Dataset entries -

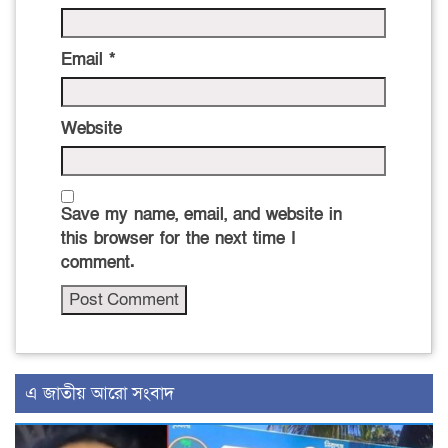
Email
*
Website
Save my name, email, and website in
this browser for the next time I
comment.
এ জাতীয় আরো সংবাদ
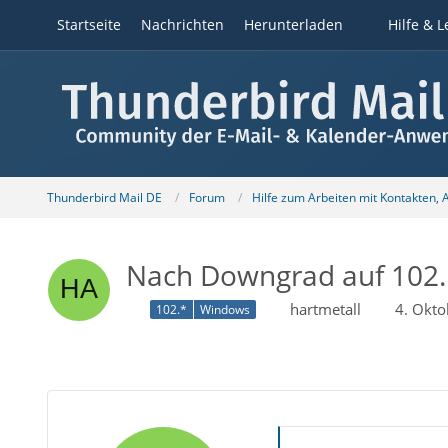
Startseite
Nachrichten
Herunterladen
Hilfe & L
Thunderbird Mail DE
Forum
Hilfe zum Arbeiten mit Kontakten,
Nach Downgrad auf 102.
hartmetall
4. Okt
102.*
Windows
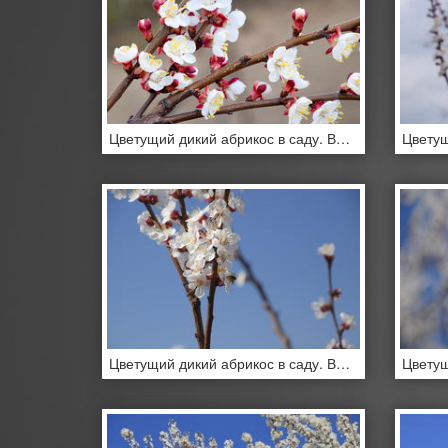
Цветущий дикий абрикос в саду. Весеннее цветение деревьев.
Цветущий дикий абрикос в саду. Весеннее цветение деревьев.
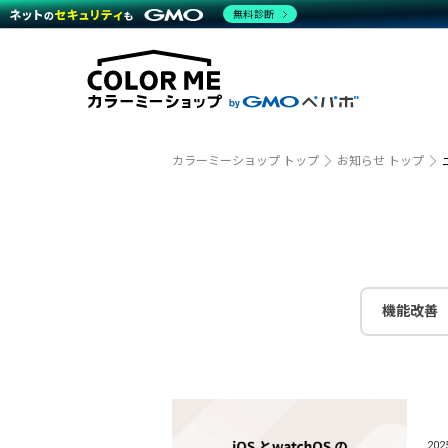
商材一覧を見る
無料診断
越境E
代行
運営サポート
機能一覧を見る
プラ
事例
料金
事例
デザイ
ブラン
サポート一覧を見る
プレミ
事例イ
プラン・料金一覧を見る
設定代
さまざ
お役立ち資料を見る
ラージ
ショッ
開発・
売上に
カラーミーショップ トップ
お知らせ トップ
レギュ
ショッ
顧客ロ
モバイ
機能改善
複数店
20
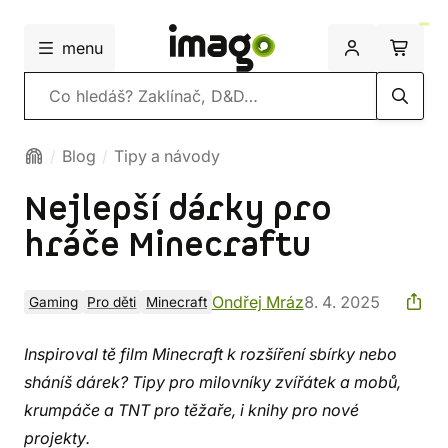
menu
Vyhledávání
Blog
Tipy a návody
Nejlepší dárky pro
hráče Minecraftu
Ondřej Mráz
8. 4. 2025
Gaming
Pro děti
Minecraft
Inspiroval tě film Minecraft k rozšíření sbírky nebo
sháníš dárek? Tipy pro milovníky zvířátek a mobů,
krumpáče a TNT pro těžaře, i knihy pro nové
projekty.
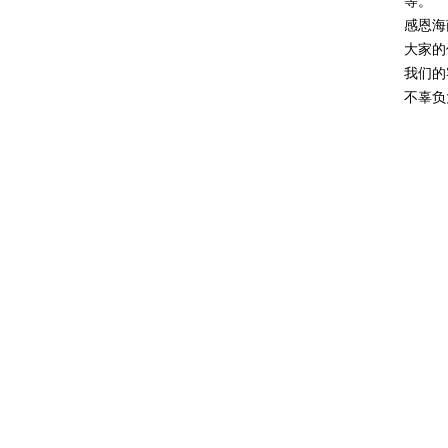
等。
感恩海
大家的
我们的
不辜负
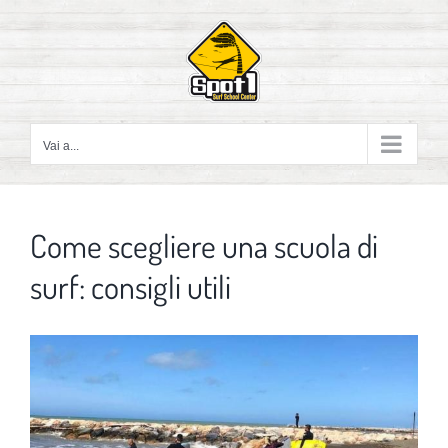
Salta
al
contenuto
Vai a...
Come scegliere una scuola di
surf: consigli utili
Ingrandisci
immagine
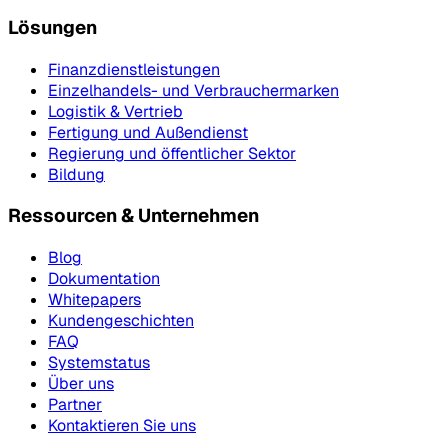
Lösungen
Finanzdienstleistungen
Einzelhandels- und Verbrauchermarken
Logistik & Vertrieb
Fertigung und Außendienst
Regierung und öffentlicher Sektor
Bildung
Ressourcen & Unternehmen
Blog
Dokumentation
Whitepapers
Kundengeschichten
FAQ
Systemstatus
Über uns
Partner
Kontaktieren Sie uns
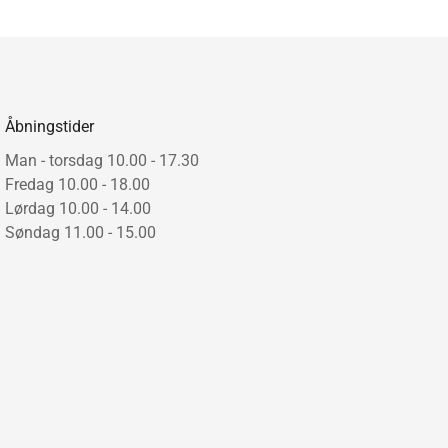
 – blødt lys og dekorativt skyggespil
rd – minimalistisk og skulpturelt
er Faraday Up ind i både moderne og klassiske hjem –
lige rum som hoteller og restauranter, hvor æstetik og
Åbningstider
.
Man - torsdag 10.00 - 17.30
Fredag 10.00 - 18.00
Lørdag 10.00 - 14.00
Søndag 11.00 - 15.00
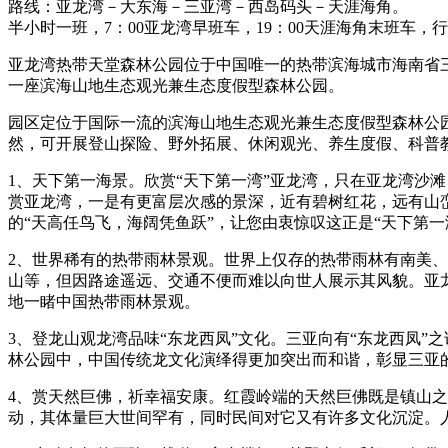
路线：亚龙湾－大东海－三亚湾－西岛码头－天涯海角。
半小时一班，7：00亚龙湾早班车，19：00天涯海角末班车，
亚龙湾热带天堂森林公园位于中国唯一的热带滨海城市海南省三
一座滨海山地生态观光兼生态度假型森林公园。
园区定位于国际一流的滨海山地生态观光兼生态度假型森林公
然，可开展登山探险、野外拓展、休闲观光、养生度假、科普
1、天下第一海景。欣赏“天下第一湾”亚龙湾，只在亚龙湾沙
赏亚龙湾，一是有更富层次感的景深，近有碧树红花，远有山
的“天高任鸟飞，海阔凭鱼跃”，让您由衷惊叹这正是“天下第一
2、世界稀有的热带雨林景观。世界上仅存的热带雨林有南美
山等，但因路途遥远、交通不便而难以向世人展示其风貌。亚
地一睹中国热带雨林景观。
3、登龙山观龙湾品味“东龙西凤”文化。三亚向有“东龙西凤
林公园中，中国传统龙文化演绎得更加突出而和谐，彰显三亚的
4、赏天然巨佛，祈幸福安康。红霞岭端的天然巨佛既是镇山之
动，其体量巨大世间罕有，同时民间对它又有许多文化沉淀。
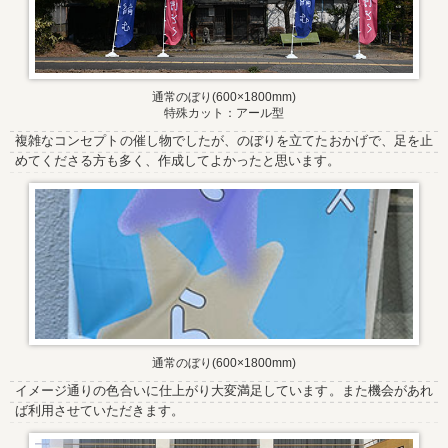
通常のぼり(600×1800mm)
特殊カット：アール型
複雑なコンセプトの催し物でしたが、のぼりを立てたおかげで、足を止
めてくださる方も多く、作成してよかったと思います。
通常のぼり(600×1800mm)
イメージ通りの色合いに仕上がり大変満足しています。また機会があれ
ば利用させていただきます。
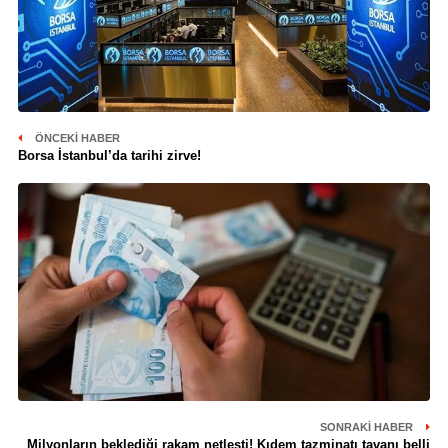
ÖNCEKI HABER
Borsa İstanbul’da tarihi zirve!
SONRAKI HABER
Milyonların beklediği rakam netleşti! Kıdem tazminatı tavanı belli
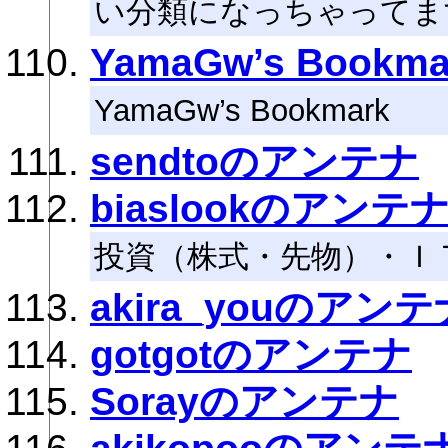
い分類になっちゃってま
YamaGw’s Bookma
YamaGw’s Bookmark
sendtoのアンテナ
biaslookのアンテ
投資（株式・先物）・Ｉ
akira_youのアンテ
gotgotのアンテナ
Sorayのアンテナ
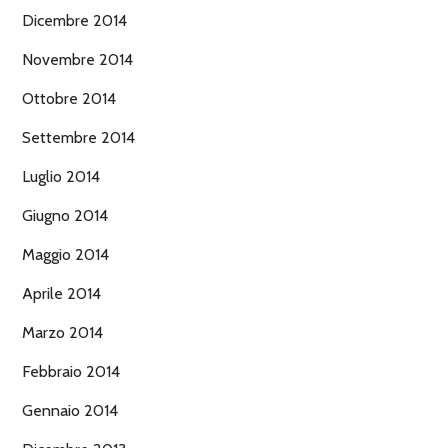
Dicembre 2014
Novembre 2014
Ottobre 2014
Settembre 2014
Luglio 2014
Giugno 2014
Maggio 2014
Aprile 2014
Marzo 2014
Febbraio 2014
Gennaio 2014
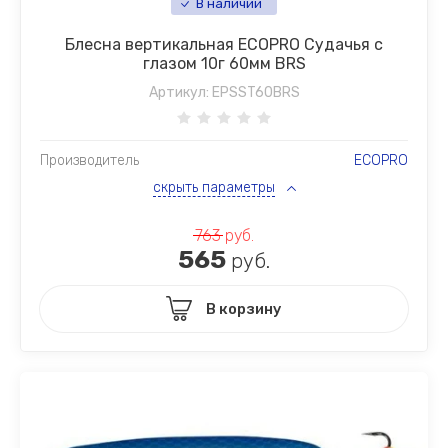
В наличии
Блесна вертикальная ECOPRO Судачья с
глазом 10г 60мм BRS
Артикул:
EPSST60BRS
Производитель
ECOPRO
скрыть параметры
763
руб.
565
руб.
В корзину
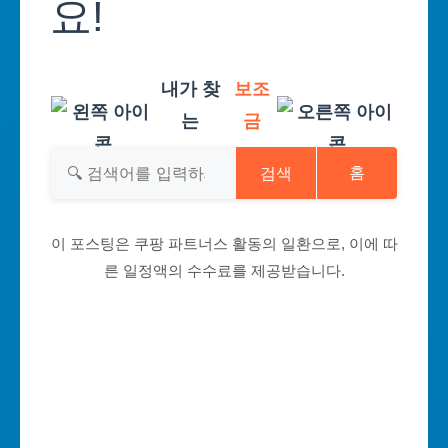
요!
내가 찾
보조
는
금
검색
홈
이 포스팅은 쿠팡 파트너스 활동의 일환으로, 이에 따
른 일정액의 수수료를 제공받습니다.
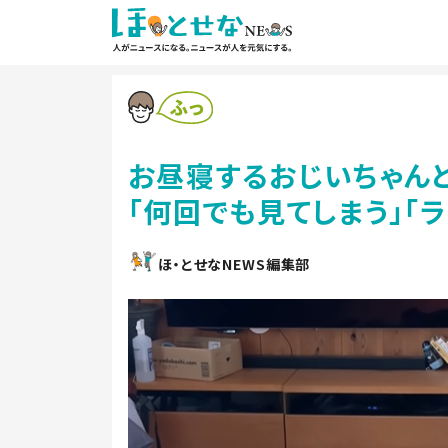
お昼寝するおじいちゃん
「何回でも見てしまう」「
ほ・とせなNEWS編集部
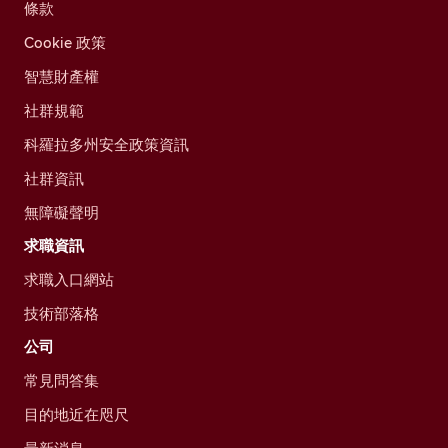
條款
Cookie 政策
智慧財產權
社群規範
科羅拉多州安全政策資訊
社群資訊
無障礙聲明
求職資訊
求職入口網站
技術部落格
公司
常見問答集
目的地近在咫尺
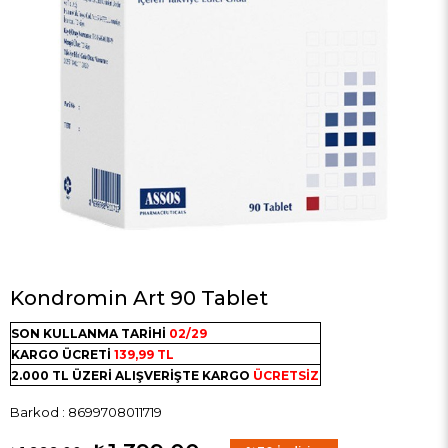
Kondromin Art 90 Tablet
SON KULLANMA TARİHİ
02/29
KARGO ÜCRETİ
139,99 TL
2.000 TL ÜZERİ ALIŞVERİŞTE KARGO
ÜCRETSİZ
Barkod
:
8699708011719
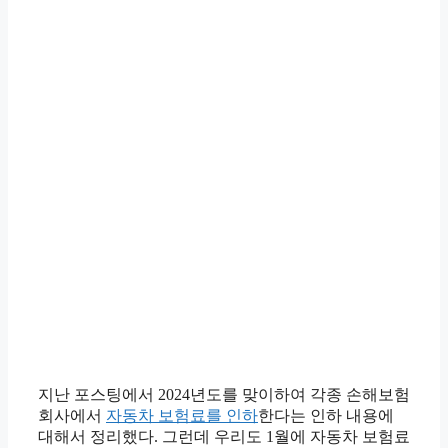
지난 포스팅에서 2024년도를 맞이하여 각종 손해보험
회사에서
자동차 보험료를 인하
한다는 인하 내용에
대해서 정리했다. 그런데 우리도 1월에 자동차 보험료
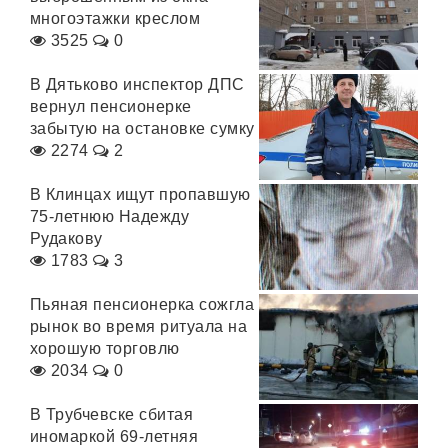
многоэтажки креслом
3525
0
В Дятьково инспектор ДПС
вернул пенсионерке
забытую на остановке сумку
2274
2
В Клинцах ищут пропавшую
75-летнюю Надежду
Рудакову
1783
3
Пьяная пенсионерка сожгла
рынок во время ритуала на
хорошую торговлю
2034
0
В Трубчевске сбитая
иномаркой 69-летняя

Work request - Of the lines in the data, report each one containing the string "KARGO".

Exercise response -
KARGO ÜCRETİ
2.000 TL ÜZERİ ALIŞVERİŞTE KARGO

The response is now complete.